══ Records provided ══
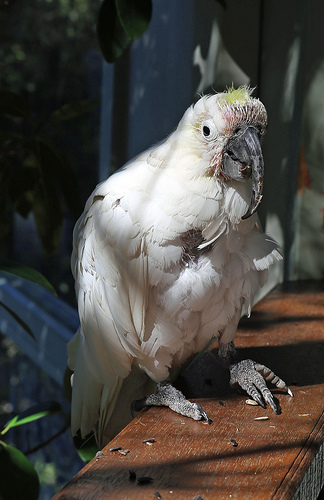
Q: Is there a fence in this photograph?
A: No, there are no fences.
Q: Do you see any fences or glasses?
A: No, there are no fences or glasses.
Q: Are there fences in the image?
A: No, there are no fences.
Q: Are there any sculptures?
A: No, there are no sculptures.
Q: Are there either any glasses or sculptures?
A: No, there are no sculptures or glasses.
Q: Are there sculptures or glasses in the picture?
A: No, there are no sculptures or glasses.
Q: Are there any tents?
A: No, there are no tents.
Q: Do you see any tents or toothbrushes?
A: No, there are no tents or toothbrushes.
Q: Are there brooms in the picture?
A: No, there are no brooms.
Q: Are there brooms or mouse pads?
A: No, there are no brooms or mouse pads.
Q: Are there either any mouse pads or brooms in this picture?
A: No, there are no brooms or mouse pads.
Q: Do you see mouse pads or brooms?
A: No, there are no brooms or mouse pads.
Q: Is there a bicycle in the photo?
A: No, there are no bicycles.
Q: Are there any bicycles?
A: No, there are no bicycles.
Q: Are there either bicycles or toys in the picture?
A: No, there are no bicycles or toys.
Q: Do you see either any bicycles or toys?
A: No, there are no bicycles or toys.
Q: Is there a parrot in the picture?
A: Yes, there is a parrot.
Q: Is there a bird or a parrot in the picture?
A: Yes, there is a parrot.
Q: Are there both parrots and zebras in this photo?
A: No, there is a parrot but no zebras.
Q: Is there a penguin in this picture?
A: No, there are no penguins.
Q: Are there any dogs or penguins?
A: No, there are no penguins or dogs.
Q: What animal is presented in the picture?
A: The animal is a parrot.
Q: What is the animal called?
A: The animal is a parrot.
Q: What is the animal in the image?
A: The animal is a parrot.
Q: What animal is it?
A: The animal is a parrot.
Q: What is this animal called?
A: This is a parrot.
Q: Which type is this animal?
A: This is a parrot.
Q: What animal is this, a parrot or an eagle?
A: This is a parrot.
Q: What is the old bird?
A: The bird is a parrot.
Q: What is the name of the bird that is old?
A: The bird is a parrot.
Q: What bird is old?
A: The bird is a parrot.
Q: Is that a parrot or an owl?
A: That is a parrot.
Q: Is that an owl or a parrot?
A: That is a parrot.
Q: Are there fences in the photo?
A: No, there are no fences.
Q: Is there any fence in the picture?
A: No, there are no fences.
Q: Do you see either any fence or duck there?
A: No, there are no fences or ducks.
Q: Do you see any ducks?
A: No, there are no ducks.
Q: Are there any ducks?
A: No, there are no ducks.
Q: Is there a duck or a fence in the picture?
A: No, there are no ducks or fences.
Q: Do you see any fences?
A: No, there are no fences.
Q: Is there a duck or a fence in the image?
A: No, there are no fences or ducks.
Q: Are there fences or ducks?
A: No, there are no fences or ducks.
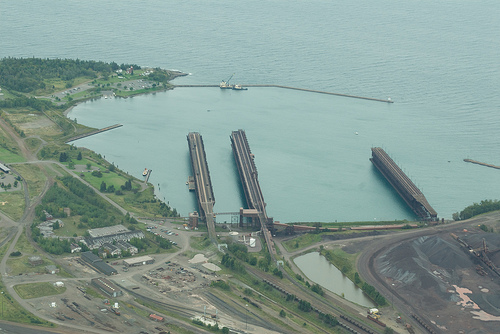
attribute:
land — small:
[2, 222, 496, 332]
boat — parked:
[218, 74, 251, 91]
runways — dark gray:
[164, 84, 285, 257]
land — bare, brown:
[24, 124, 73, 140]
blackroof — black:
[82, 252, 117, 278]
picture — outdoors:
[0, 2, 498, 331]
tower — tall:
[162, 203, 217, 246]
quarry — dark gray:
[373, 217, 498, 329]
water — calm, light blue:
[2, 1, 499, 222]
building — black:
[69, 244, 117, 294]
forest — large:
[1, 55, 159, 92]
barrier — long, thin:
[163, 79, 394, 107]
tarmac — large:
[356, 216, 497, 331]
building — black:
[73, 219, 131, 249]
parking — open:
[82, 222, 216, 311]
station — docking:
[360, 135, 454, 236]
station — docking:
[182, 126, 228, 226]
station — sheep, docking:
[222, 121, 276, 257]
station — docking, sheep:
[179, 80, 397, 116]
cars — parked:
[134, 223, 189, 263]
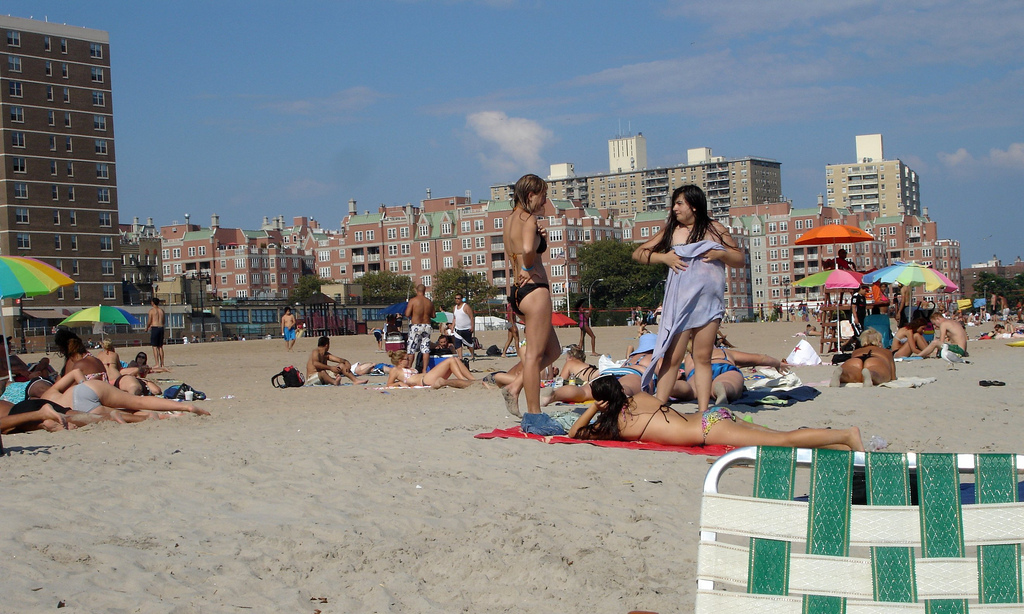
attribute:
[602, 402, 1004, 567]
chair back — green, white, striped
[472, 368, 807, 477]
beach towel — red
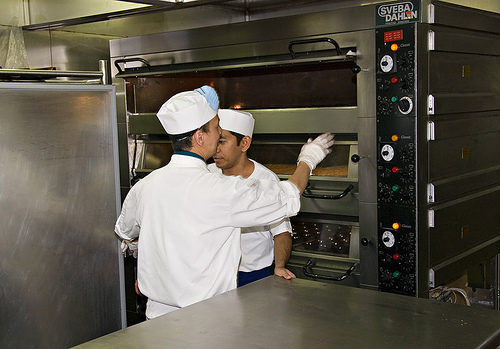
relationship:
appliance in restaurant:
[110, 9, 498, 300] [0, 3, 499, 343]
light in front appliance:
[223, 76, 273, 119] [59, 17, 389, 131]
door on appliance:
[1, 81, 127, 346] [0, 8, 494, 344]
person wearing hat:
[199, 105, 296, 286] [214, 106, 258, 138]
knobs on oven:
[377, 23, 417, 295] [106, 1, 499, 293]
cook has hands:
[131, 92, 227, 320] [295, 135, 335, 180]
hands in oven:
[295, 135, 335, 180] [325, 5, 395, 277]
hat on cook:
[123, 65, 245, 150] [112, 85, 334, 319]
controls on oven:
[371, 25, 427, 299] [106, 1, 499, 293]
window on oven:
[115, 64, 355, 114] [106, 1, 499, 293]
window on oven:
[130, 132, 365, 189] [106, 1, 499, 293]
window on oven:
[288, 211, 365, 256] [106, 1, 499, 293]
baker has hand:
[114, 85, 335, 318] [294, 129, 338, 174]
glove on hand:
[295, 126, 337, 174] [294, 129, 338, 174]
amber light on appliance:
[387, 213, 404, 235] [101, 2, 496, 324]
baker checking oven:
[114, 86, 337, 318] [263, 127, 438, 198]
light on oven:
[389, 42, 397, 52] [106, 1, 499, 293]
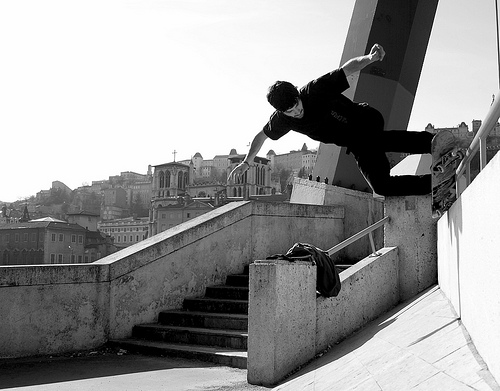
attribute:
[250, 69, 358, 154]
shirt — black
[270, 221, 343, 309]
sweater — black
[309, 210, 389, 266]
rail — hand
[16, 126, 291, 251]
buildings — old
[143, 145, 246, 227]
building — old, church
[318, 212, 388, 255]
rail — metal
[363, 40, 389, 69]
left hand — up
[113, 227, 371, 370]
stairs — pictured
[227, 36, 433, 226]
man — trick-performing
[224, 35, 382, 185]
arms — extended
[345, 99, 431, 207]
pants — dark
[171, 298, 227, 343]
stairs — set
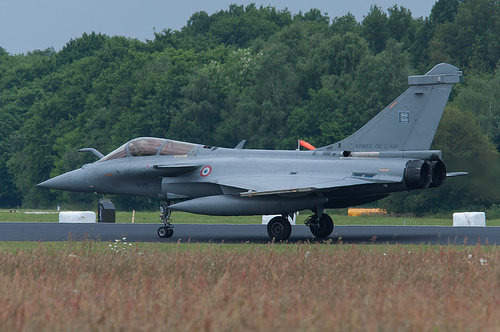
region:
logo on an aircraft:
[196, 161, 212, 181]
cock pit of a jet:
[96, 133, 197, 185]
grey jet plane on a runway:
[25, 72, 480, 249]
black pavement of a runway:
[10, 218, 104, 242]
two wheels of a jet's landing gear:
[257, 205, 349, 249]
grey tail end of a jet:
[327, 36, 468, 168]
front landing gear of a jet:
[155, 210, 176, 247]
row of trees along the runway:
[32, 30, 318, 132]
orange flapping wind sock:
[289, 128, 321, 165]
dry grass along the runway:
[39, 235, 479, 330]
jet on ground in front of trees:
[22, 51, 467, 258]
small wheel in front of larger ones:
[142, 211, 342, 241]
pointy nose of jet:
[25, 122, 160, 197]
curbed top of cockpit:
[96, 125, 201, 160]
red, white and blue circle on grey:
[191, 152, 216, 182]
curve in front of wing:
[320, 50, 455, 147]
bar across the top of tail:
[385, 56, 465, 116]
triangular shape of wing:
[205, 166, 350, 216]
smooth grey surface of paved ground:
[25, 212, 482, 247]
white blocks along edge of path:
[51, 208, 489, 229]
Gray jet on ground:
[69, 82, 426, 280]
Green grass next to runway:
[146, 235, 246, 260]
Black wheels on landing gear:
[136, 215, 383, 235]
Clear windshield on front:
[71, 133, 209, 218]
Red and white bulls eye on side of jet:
═══
> What you will do
Reproduce every item above word for word, leaving out the pictures.

> Solution to this task
Q: Is there a fence in this photograph?
A: No, there are no fences.
Q: Do you see any fences or glasses?
A: No, there are no fences or glasses.
Q: Are there fences in the image?
A: No, there are no fences.
Q: Are there any sculptures?
A: No, there are no sculptures.
Q: Are there either any glasses or sculptures?
A: No, there are no sculptures or glasses.
Q: Are there sculptures or glasses in the picture?
A: No, there are no sculptures or glasses.
Q: Are there any tents?
A: No, there are no tents.
Q: Do you see any tents or toothbrushes?
A: No, there are no tents or toothbrushes.
Q: Are there brooms in the picture?
A: No, there are no brooms.
Q: Are there brooms or mouse pads?
A: No, there are no brooms or mouse pads.
Q: Are there either any mouse pads or brooms in this picture?
A: No, there are no brooms or mouse pads.
Q: Do you see mouse pads or brooms?
A: No, there are no brooms or mouse pads.
Q: Is there a bicycle in the photo?
A: No, there are no bicycles.
Q: Are there any bicycles?
A: No, there are no bicycles.
Q: Are there either bicycles or toys in the picture?
A: No, there are no bicycles or toys.
Q: Do you see either any bicycles or toys?
A: No, there are no bicycles or toys.
Q: Is there a parrot in the picture?
A: Yes, there is a parrot.
Q: Is there a bird or a parrot in the picture?
A: Yes, there is a parrot.
Q: Are there both parrots and zebras in this photo?
A: No, there is a parrot but no zebras.
Q: Is there a penguin in this picture?
A: No, there are no penguins.
Q: Are there any dogs or penguins?
A: No, there are no penguins or dogs.
Q: What animal is presented in the picture?
A: The animal is a parrot.
Q: What is the animal called?
A: The animal is a parrot.
Q: What is the animal in the image?
A: The animal is a parrot.
Q: What animal is it?
A: The animal is a parrot.
Q: What is this animal called?
A: This is a parrot.
Q: Which type is this animal?
A: This is a parrot.
Q: What animal is this, a parrot or an eagle?
A: This is a parrot.
Q: What is the old bird?
A: The bird is a parrot.
Q: What is the name of the bird that is old?
A: The bird is a parrot.
Q: What bird is old?
A: The bird is a parrot.
Q: Is that a parrot or an owl?
A: That is a parrot.
Q: Is that an owl or a parrot?
A: That is a parrot.
Q: Are there fences in the photo?
A: No, there are no fences.
Q: Is there any fence in the picture?
A: No, there are no fences.
Q: Do you see either any fence or duck there?
A: No, there are no fences or ducks.
Q: Do you see any ducks?
A: No, there are no ducks.
Q: Are there any ducks?
A: No, there are no ducks.
Q: Is there a duck or a fence in the picture?
A: No, there are no ducks or fences.
Q: Do you see any fences?
A: No, there are no fences.
Q: Is there a duck or a fence in the image?
A: No, there are no fences or ducks.
Q: Are there fences or ducks?
A: No, there are no fences or ducks.
attribute:
land — small:
[2, 222, 496, 332]
boat — parked:
[218, 74, 251, 91]
runways — dark gray:
[164, 84, 285, 257]
land — bare, brown:
[24, 124, 73, 140]
blackroof — black:
[82, 252, 117, 278]
picture — outdoors:
[0, 2, 498, 331]
tower — tall:
[162, 203, 217, 246]
quarry — dark gray:
[373, 217, 498, 329]
water — calm, light blue:
[2, 1, 499, 222]
building — black:
[69, 244, 117, 294]
forest — large:
[1, 55, 159, 92]
barrier — long, thin:
[163, 79, 394, 107]
tarmac — large:
[356, 216, 497, 331]
building — black:
[73, 219, 131, 249]
parking — open:
[82, 222, 216, 311]
station — docking:
[360, 135, 454, 236]
station — docking:
[182, 126, 228, 226]
station — sheep, docking:
[222, 121, 276, 257]
station — docking, sheep:
[179, 80, 397, 116]
cars — parked:
[134, 223, 189, 263]
attribute:
[602, 402, 1004, 567]
chair back — green, white, striped
[472, 368, 807, 477]
beach towel — red
relationship:
appliance in restaurant:
[110, 9, 498, 300] [0, 3, 499, 343]
light in front appliance:
[223, 76, 273, 119] [59, 17, 389, 131]
door on appliance:
[1, 81, 127, 346] [0, 8, 494, 344]
person wearing hat:
[199, 105, 296, 286] [214, 106, 258, 138]
knobs on oven:
[377, 23, 417, 295] [106, 1, 499, 293]
cook has hands:
[131, 92, 227, 320] [295, 135, 335, 180]
hands in oven:
[295, 135, 335, 180] [325, 5, 395, 277]
hat on cook:
[123, 65, 245, 150] [112, 85, 334, 319]
controls on oven:
[371, 25, 427, 299] [106, 1, 499, 293]
window on oven:
[115, 64, 355, 114] [106, 1, 499, 293]
window on oven:
[130, 132, 365, 189] [106, 1, 499, 293]
window on oven:
[288, 211, 365, 256] [106, 1, 499, 293]
baker has hand:
[114, 85, 335, 318] [294, 129, 338, 174]
glove on hand:
[295, 126, 337, 174] [294, 129, 338, 174]
amber light on appliance:
[387, 213, 404, 235] [101, 2, 496, 324]
baker checking oven:
[114, 86, 337, 318] [263, 127, 438, 198]
light on oven:
[389, 42, 397, 52] [106, 1, 499, 293]
attribute:
[250, 69, 358, 154]
shirt — black
[270, 221, 343, 309]
sweater — black
[309, 210, 389, 266]
rail — hand
[16, 126, 291, 251]
buildings — old
[143, 145, 246, 227]
building — old, church
[318, 212, 388, 255]
rail — metal
[363, 40, 389, 69]
left hand — up
[113, 227, 371, 370]
stairs — pictured
[227, 36, 433, 226]
man — trick-performing
[224, 35, 382, 185]
arms — extended
[345, 99, 431, 207]
pants — dark
[171, 298, 227, 343]
stairs — set
region:
logo on an aircraft:
[196, 161, 212, 181]
cock pit of a jet:
[96, 133, 197, 185]
grey jet plane on a runway:
[25, 72, 480, 249]
black pavement of a runway:
[10, 218, 104, 242]
two wheels of a jet's landing gear:
[257, 205, 349, 249]
grey tail end of a jet:
[327, 36, 468, 168]
front landing gear of a jet:
[155, 210, 176, 247]
row of trees along the runway:
[32, 30, 318, 132]
orange flapping wind sock:
[289, 128, 321, 165]
dry grass along the runway:
[39, 235, 479, 330]
jet on ground in front of trees:
[22, 51, 467, 258]
small wheel in front of larger ones:
[142, 211, 342, 241]
pointy nose of jet:
[25, 122, 160, 197]
curbed top of cockpit:
[96, 125, 201, 160]
red, white and blue circle on grey:
[191, 152, 216, 182]
curve in front of wing:
[320, 50, 455, 147]
bar across the top of tail:
[385, 56, 465, 116]
triangular shape of wing:
[205, 166, 350, 216]
smooth grey surface of paved ground:
[25, 212, 482, 247]
white blocks along edge of path:
[51, 208, 489, 229]
Gray jet on ground:
[69, 82, 426, 280]
Green grass next to runway:
[146, 235, 246, 260]
Black wheels on landing gear:
[136, 215, 383, 235]
Clear windshield on front:
[71, 133, 209, 218]
Red and white bulls eye on side of jet:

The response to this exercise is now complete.